Altice launched a fully financed €7 billion ($8.8 billion) offer to buy Portugal Telecom from Oi in a move that could also boost the Brazil-based group's plan to focus on a joint bid for Telecom Italia's TIM Brasil unit.
Multinational cable and telecoms operator Altice, which has only just won approval to buy France's SFR, said it has offered to buy the existing business of Portugal Telecom outside of Africa, but is not including Portugal Telecom's Rio Forte debt securities, Oi treasury shares, or Portugal Telecom financing vehicles in its bid. If the offer is accepted, Altice said the transaction would be financed by new debt and existing cash.
The group controlled by billionaire Patrick Drahi has made no secret of the fact that it is looking at opportunities in every country where it is present and is a strong advocate of fixed and mobile convergence as well as in-market consolidation. In Portugal, the company already operates Cabovisao; the addition of mobile and fixed assets from Portugal Telecom, which provides converged offerings under the MEO brand, would complement its existing cable services.
"Altice needs a 'strategic' solution for Cabovisao, and M&A is one such option," Jefferies analysts said, noting that the Cabovisao business "has been materially under-performing its fixed-line competition."
Speculation that Altice would offer to buy Portugal Telecom first emerged in early October, and coincided with the resignation of the then CEO of Oi, Zeinal Bava. If successful, the Altice bid could also bolster Oi's plans to drive the consolidation of the mobile market in Brazil.
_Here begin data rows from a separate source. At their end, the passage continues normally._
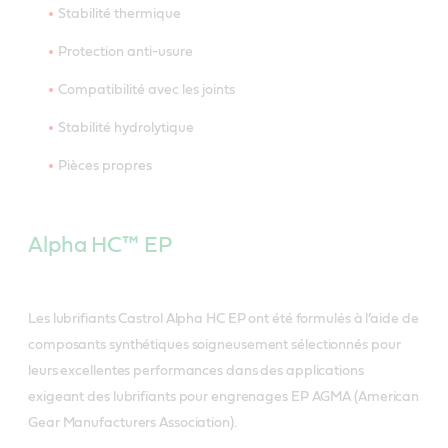
Stabilité thermique
Protection anti-usure
Compatibilité avec les joints
Stabilité hydrolytique
Pièces propres
Alpha HC™ EP
Les lubrifiants Castrol Alpha HC EP ont été formulés à l’aide de
composants synthétiques soigneusement sélectionnés pour
leurs excellentes performances dans des applications
exigeant des lubrifiants pour engrenages EP AGMA (American
Gear Manufacturers Association).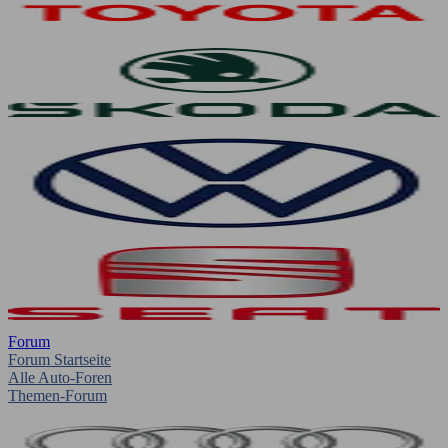
Forum
Forum Startseite
Alle Auto-Foren
Themen-Forum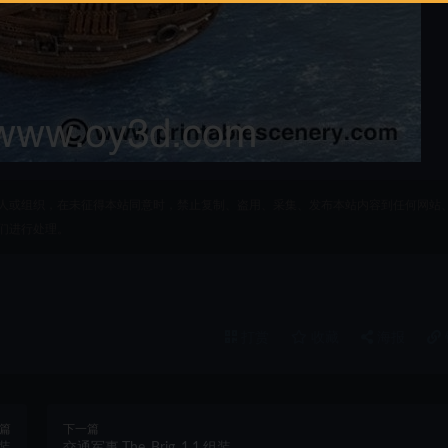
人或组织，在未征得本站同意时，禁止复制、盗用、采集、发布本站内容到任何网站
们进行处理。
打赏
收藏
海报
篇
下一篇
组装
交通军事,The_Brig_1.1,组装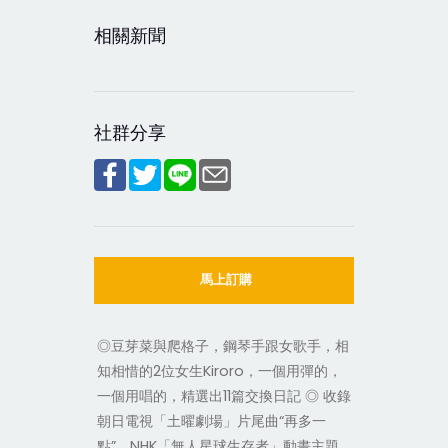
相關新聞
社群分享
馬上訂購
◎豆芽菜與爬格子，鋼琴手跟女歌手，相
知相惜的2位女生Kiroro，一個用彈的，
一個用唱的，精選出11篇交換日記 ◎ 收錄
朝日電視「土曜劇場」片尾曲“再多一
點”、NHK「無人星球生存者」動畫主題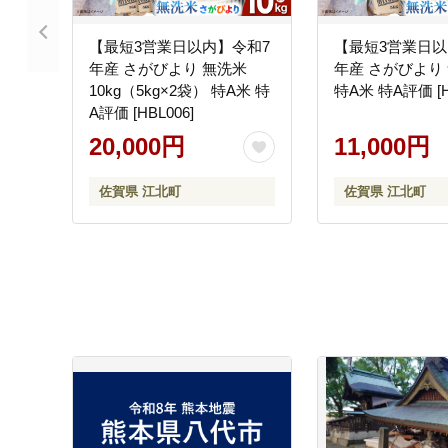
【最短3営業日以内】令和7
【最短3営業日以
年産 さがびより 無洗米
年産 さがびより 
10kg（5kg×2袋） 特A米 特
特A米 特A評価 [H
A評価 [HBL006]
20,000円
11,000円
佐賀県 江北町
佐賀県 江北町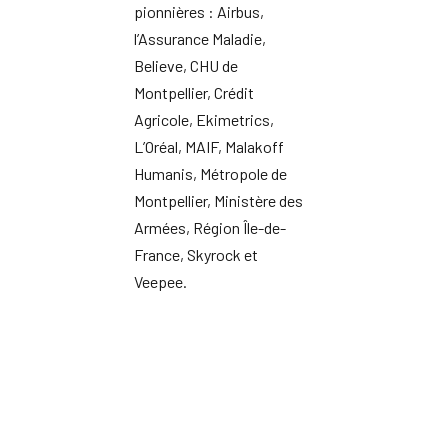
pionnières : Airbus,
l’Assurance Maladie,
Believe, CHU de
Montpellier, Crédit
Agricole, Ekimetrics,
L’Oréal, MAIF, Malakoff
Humanis, Métropole de
Montpellier, Ministère des
Armées, Région Île-de-
France, Skyrock et
Veepee.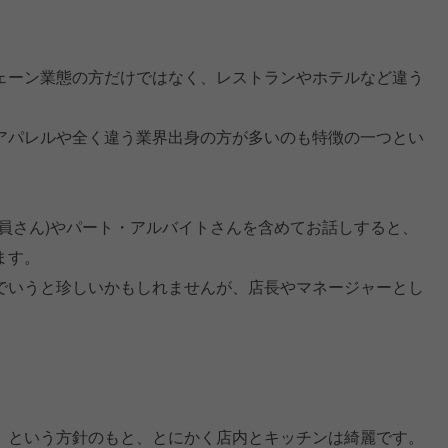
。
ェーン業態の方だけではなく、レストランやホテルなど違う
アパレルや全く違う業界出身の方が多いのも特徴の一つとい
員さん)やパート・アルバイトさんを含めてお話しすると、
ます。
でいうと珍しいかもしれませんが、店長やマネージャーとし
」という方針のもと、とにかく店内とキッチンは綺麗です。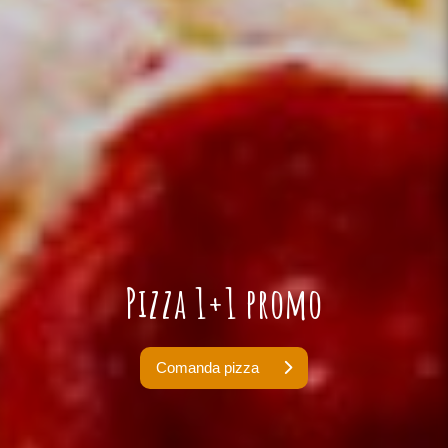
Pizza 1+1 promo
Comanda pizza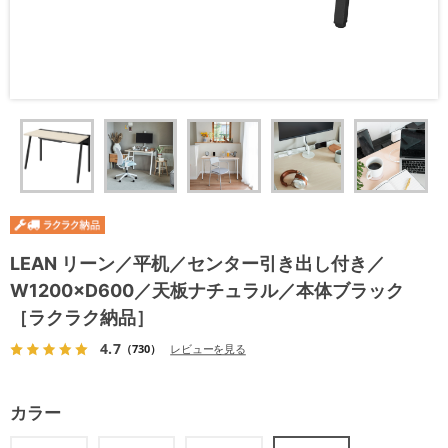
LEAN リーン／平机／センター引き出し付き／
W1200×D600／天板ナチュラル／本体ブラック
［ラクラク納品］
4.7
（730）
レビューを見る
カラー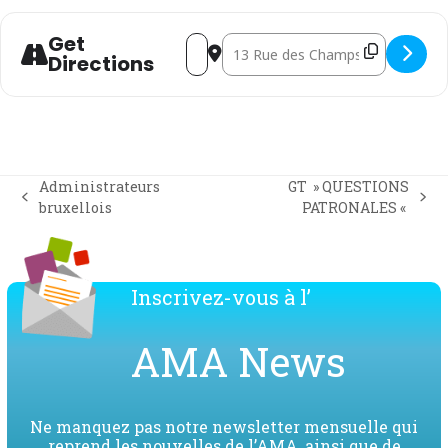
Get
Address - GT " QUESTIONS PATRONALE
Destination Address - GT " QUE
Directions
Administrateurs
GT » QUESTIONS
previous
next
bruxellois
PATRONALES «
post:
post:
Inscrivez-vous à l’
AMA News
Ne manquez pas notre newsletter mensuelle qui
reprend les nouvelles de l’AMA, ainsi que de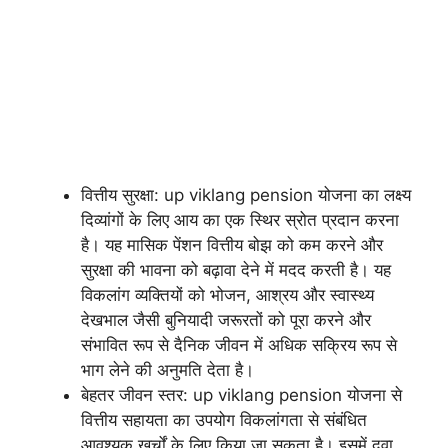
वित्तीय सुरक्षा: up viklang pension योजना का लक्ष्य
दिव्यांगों के लिए आय का एक स्थिर स्रोत प्रदान करना
है। यह मासिक पेंशन वित्तीय बोझ को कम करने और
सुरक्षा की भावना को बढ़ावा देने में मदद करती है। यह
विकलांग व्यक्तियों को भोजन, आश्रय और स्वास्थ्य
देखभाल जैसी बुनियादी जरूरतों को पूरा करने और
संभावित रूप से दैनिक जीवन में अधिक सक्रिय रूप से
भाग लेने की अनुमति देता है।
बेहतर जीवन स्तर: up viklang pension योजना से
वित्तीय सहायता का उपयोग विकलांगता से संबंधित
आवश्यक खर्चों के लिए किया जा सकता है। इसमें दवा,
Indeed, it was reported last week that Oi, America Movil, and Spain's Telefónica agreed to place a joint bid worth around BRL32 billion (€10 billion/$13 billion) for TIM Participações SA, the Brazilian unit of Telecom Italia.
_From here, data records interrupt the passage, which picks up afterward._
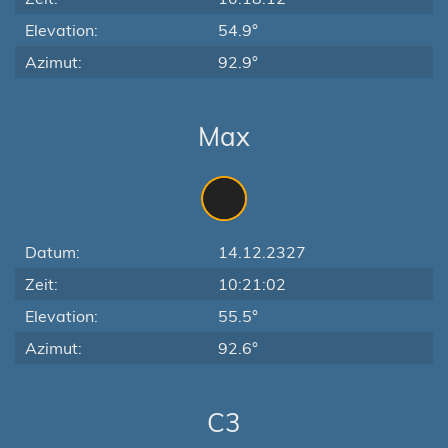
Elevation:
54.9°
Azimut:
92.9°
Max
Datum:
14.12.2327
Zeit:
10:21:02
Elevation:
55.5°
Azimut:
92.6°
C3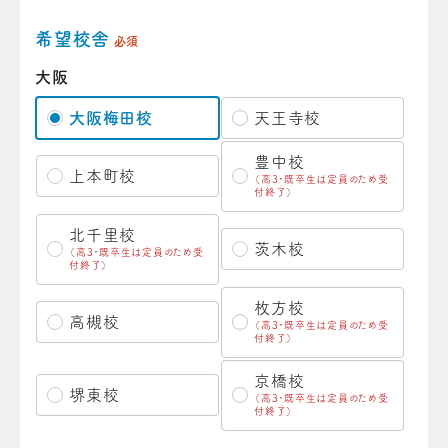
希望校舎
必須
大阪
大阪梅田校
天王寺校
豊中校
上本町校
（高3・既卒生は定員のため受
付終了）
北千里校
茨木校
（高3・既卒生は定員のため受
付終了）
枚方校
高槻校
（高3・既卒生は定員のため受
付終了）
京橋校
堺東校
（高3・既卒生は定員のため受
付終了）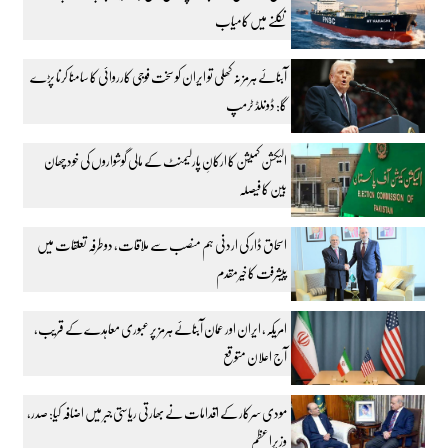
نکلنے میں کامیاب
آبنائے ہرمز نہ کھلی تو ایران کو سخت فوجی کارروائی کا سامنا کرنا پڑے
گا: ڈونلڈ ٹرمپ
الیکشن کمیشن کا ارکانِ پارلیمنٹ کے مالی گوشواروں کی خود چھان
بین کا فیصلہ
اسحاق ڈار کی اردنی ہم منصب سے ملاقات، دوطرفہ تعلقات میں
پیشرفت کا خیرمقدم
امریکہ، ایران اور عمان آبنائے ہرمز پر عبوری معاہدے کے قریب،
آج اعلان متوقع
مودی سرکار کے اقدامات نے بھارتی ریاستی جبر میں اضافہ کیا: صدر،
وزیراعظم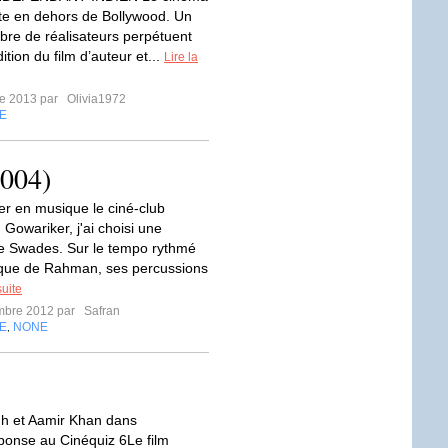
ste en dehors de Bollywood. Un
re de réalisateurs perpétuent
dition du film d’auteur et...
Lire la
re 2013 par
Olivia1972
E
2004)
rer en musique le ciné-club
Gowariker, j'ai choisi une
e Swades. Sur le tempo rythmé
ique de Rahman, ses percussions
suite
mbre 2012 par
Safran
E
NONE
,
h et Aamir Khan dans
onse au Cinéquiz 6Le film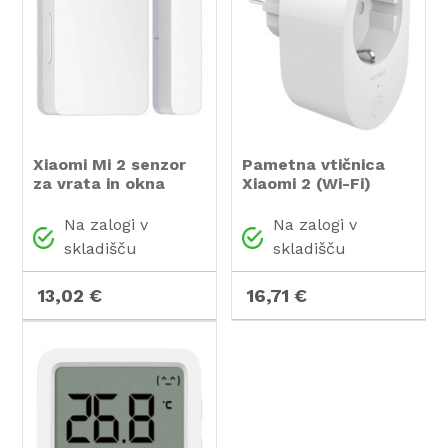
Xiaomi Mi 2 senzor
Pametna vtičnica
za vrata in okna
Xiaomi 2 (Wi-Fi)
Na zalogi v
Na zalogi v
skladišču
skladišču
13,02 €
16,71 €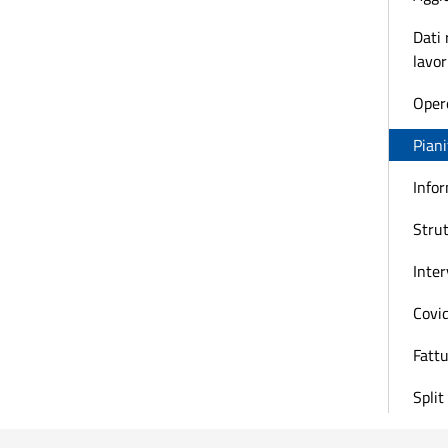
Dati 
lavor
Oper
Piani
Infor
Strut
Inter
Covi
Fattu
Spli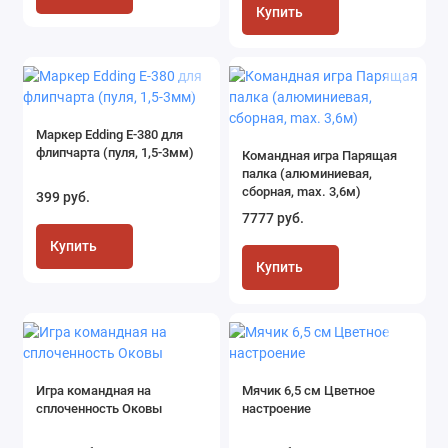
Купить
Маркер Edding Е-380 для
флипчарта (пуля, 1,5-3мм)
Командная игра Парящая
палка (алюминиевая,
сборная, max. 3,6м)
399 руб.
7777 руб.
Купить
Купить
Игра командная на
Мячик 6,5 см Цветное
сплоченность Оковы
настроение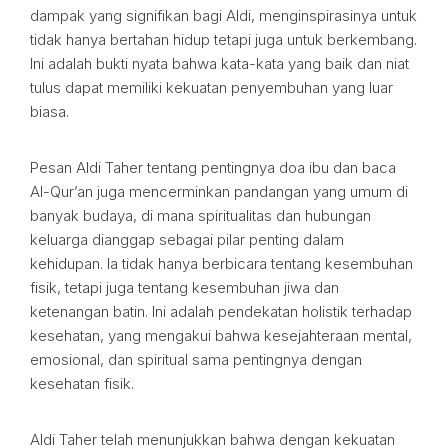
dampak yang signifikan bagi Aldi, menginspirasinya untuk
tidak hanya bertahan hidup tetapi juga untuk berkembang.
Ini adalah bukti nyata bahwa kata-kata yang baik dan niat
tulus dapat memiliki kekuatan penyembuhan yang luar
biasa.
Pesan Aldi Taher tentang pentingnya doa ibu dan baca
Al-Qur’an juga mencerminkan pandangan yang umum di
banyak budaya, di mana spiritualitas dan hubungan
keluarga dianggap sebagai pilar penting dalam
kehidupan. Ia tidak hanya berbicara tentang kesembuhan
fisik, tetapi juga tentang kesembuhan jiwa dan
ketenangan batin. Ini adalah pendekatan holistik terhadap
kesehatan, yang mengakui bahwa kesejahteraan mental,
emosional, dan spiritual sama pentingnya dengan
kesehatan fisik.
Aldi Taher telah menunjukkan bahwa dengan kekuatan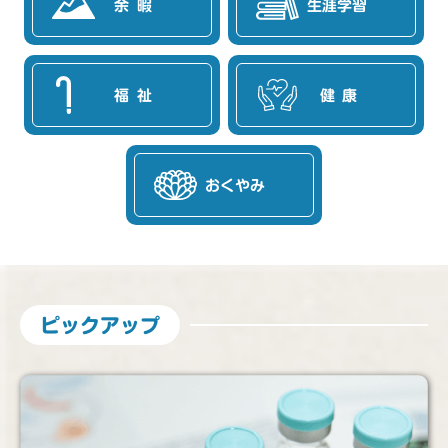
余暇
生涯学習
福祉
健康
おくやみ
ピックアップ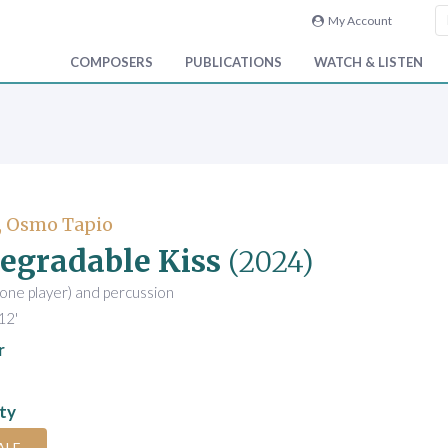
My Account
COMPOSERS
PUBLICATIONS
WATCH & LISTEN
, Osmo Tapio
egradable Kiss
(2024)
 (one player) and percussion
12'
r
ity
ALE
According to Reuters, Telecom Italia had yet to receive any offer for TIM Brasil, chairman Giuseppe Recchi said on Friday.
In Jefferies view, the offer by Altice has got the ball rolling on Brazilian mobile consolidation: "The primary driver for the Portuguese divestment is to improve financial flexibility in advance of launching an Oi-led bid for TIM Brazil [sic]," the analysts said.
However, Jefferies noted that because the Portuguese divestment gives Oi only 19.1 billion reais of cash, "we wouldn't immediately assume that the Portuguese divestment pre-disposes Oi towards a successful TIM Brazil [sic] take-out, but it does at least move it materially closer."
It has previously been speculated that Telecom Italia, which has so far stressed that TIM Brasil is a strategic asset, would be more open to selling the unit if its plan to buy Brazilian fixed-line operator GVT fell through. In August, Vivendi confirmed that it had entered into exclusive negotiations with Telefónica on the Spanish company's offer to buy GVT.